All in the Moderation

The moderator can make or break a panel at a convention.

We creators tend to get off the rails a bit when we’re excited and talking about the craft, or our favorite fandoms, or lets be honest, anything that interests us in any way. While it might be fun for us to sit behind the big kids table and play off of each other, it’s a lot less fun for the audience. They came to hear about a specific issue of the craft, not the tangent that is too easy to get off on. It’s the moderator’s job to rope in the speakers and keep the whole thing on track. And it’s a lot like herding cats in a room full of string, mice, and dogs.

Just a few weeks ago, I attended my first convention as a professional. Over the course of those three days, I had eleven hours of programming (which is a freaking ton, but a topic or another post). I was moderating one of those panels, and oh man did that one give me the most anxiety. Not only because I’d never moderated before, but because not one, but TWO of my editors were on it. So I knew I had to bring my A game.

A tendency a lot of people have when they moderate is to ask a question, then go down the line and have each panelist answer it. This can work if you have radically diverse panelists who all will have original takes on the subject matter. But such broad diversity is rare. Generally your panelists all have quite a bit in common, and by about the third person in line, you’ve run out of originality in the answers you’re giving. To me, this is lazy on the moderator’s part because you’re either getting redundant answers from your panelists, or making your panelists work way harder than necessary to come up with something different to say.

This method can also lead to your panelists going off on tangents, which is exactly what we’re trying to avoid. When you get to the fifth in the line, they’re reaching for something interesting to say can make them go with something only marginally related to the question. Paradoxically, it can kill a lot of discussion regarding the subject. I know, I know. Aren’t we trying to avoid too much talking outside the questions? Yes and no. You don’t want unrelated discussions, but discussions that are confined to the question and topic are perfectly fine. In fact, some of the best insights come from these discussions. It’s all about control. You want to keep your panelists on subject, and you want the panel to be a discussion rather than just a Q&A.

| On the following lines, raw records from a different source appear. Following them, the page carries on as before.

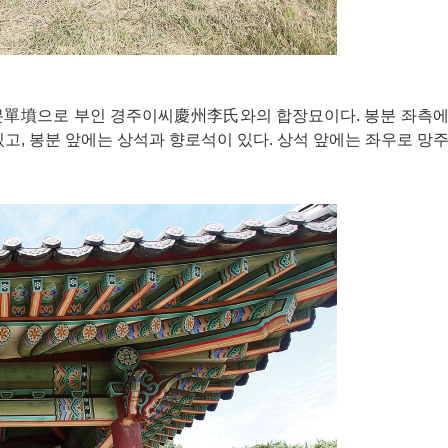
단분單墳으로 부인 경주이씨慶州李氏와의 합장묘이다. 봉분 좌측에
, 봉분 앞에는 상석과 향로석이 있다. 상석 앞에는 좌우로 망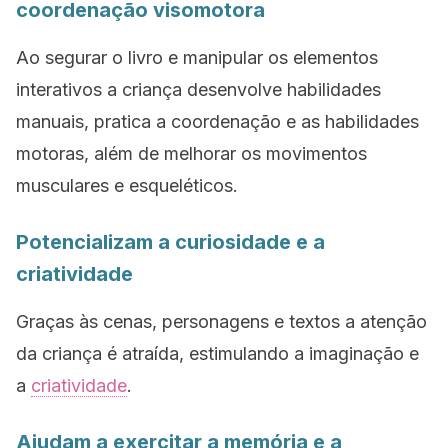
coordenação visomotora
Ao segurar o livro e manipular os elementos
interativos a criança desenvolve habilidades
manuais, pratica a coordenação e as habilidades
motoras, além de melhorar os movimentos
musculares e esqueléticos.
Potencializam a curiosidade e a
criatividade
Graças às cenas, personagens e textos a atenção
da criança é atraída, estimulando a imaginação e
a
criatividade
.
Ajudam a exercitar a memória e a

So how do you do that? Well, the first step is to know your panelists. If you’re like me, then you’ve been going to panels for years, and you’ll hopefully know a good chunk of the attendees. If not, well that’s the benefit of having the schedule well in advance. You’ll know who is sitting on the panels you’re moderating. And if the Con you’re attending doesn’t give a schedule that includes the other panelists, reach out to them. No Con is going to want their moderators unprepared. Once you know who is on your panels, do a bit of research. What do they write? Do they edit as well? What made the Con Com decide to put them on this panel?

Once you know your panelists, it’s time to write your questions. Try to tailor your questions to a specific person. Or just a couple. A good example from my Crutch Words panel. Three of my panelists were editors, and two of them were just writers. So I asked my editors what common crutch words they saw among writers they edited. Then I asked the writers how many of their crutch words were teased out by their editors. Similar questions, but it was targeted to just a few to make sure that we didn’t run out of original answers. And it sparked the discussion with those I didn’t include in the target of the question. The others won’t speak up unless they have something new to add to the conversation.

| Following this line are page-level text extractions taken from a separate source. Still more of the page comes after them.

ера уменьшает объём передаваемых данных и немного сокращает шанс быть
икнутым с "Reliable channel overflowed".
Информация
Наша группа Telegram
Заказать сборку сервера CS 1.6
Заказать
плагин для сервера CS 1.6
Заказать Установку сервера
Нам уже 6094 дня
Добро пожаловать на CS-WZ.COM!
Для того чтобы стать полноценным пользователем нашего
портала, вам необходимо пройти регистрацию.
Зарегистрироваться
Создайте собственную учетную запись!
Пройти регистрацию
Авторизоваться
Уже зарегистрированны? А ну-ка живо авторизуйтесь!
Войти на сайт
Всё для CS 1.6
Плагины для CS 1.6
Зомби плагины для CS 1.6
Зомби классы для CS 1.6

The other thing you’ve got to do is to know when a discussion is on the verge of running away. When we start repeating the same points, it’s time for the next question. This is where a lot of us introverts have a problem. We don’t like to speak up to drive everyone towards the next topic. But here’s a secret. Unless you just have a group of crap panelists, everyone at that table is aware of how discussions can get off course. And they’re going to respect the moderator when they speak up to ask the next question. Don’t be afraid. Just get in there.

One of the biggest objections I hear as well is that moderating means you don’t get to join the discussion. To which I say, why not? You’re just as qualified to talk about the topic of the panel as everyone else. In fact, you might be the most qualified, which is why you were asked to do it. So throw in your two cents as well. In fact, joining the discussion is a good way to take control of the conversation and segue into the next question.

This all sounds a lot harder than it is. It’s all about tempo. Generally I prepare about seven or so questions, and expect to only get through about five of them at most. I’ll allow up to ten minutes for a discussion on the current question, as long as it’s staying relevant, before I move everyone on to the next. And most importantly, I make sure that I’ve given everyone equal chances to answer questions. That means that if we had no discussion outside of the targets of my questions, everyone will answer the same amount. About ten to fifteen minutes before the end of the panel, open it up to audience questions, and at the tail end give your panelists a chance to tell the audience where they can find them.

Easy peasy. Even better, being a good moderator means that it’s fun to be on your panels for both the audience and the panelists. Cons are always looking for moderators, and they’ll be thankful to have someone who is both willing to do it, and good at it. Con runners talk, and being a good moderator can net you more Con acceptances, as well as more panels at cons.

So lets open it up to the audience. Got any questions? Or perhaps some tips on what makes a good moderator? Maybe you’ve been on a panel with someone with a unique moderation style that was just amazing, tell us about it!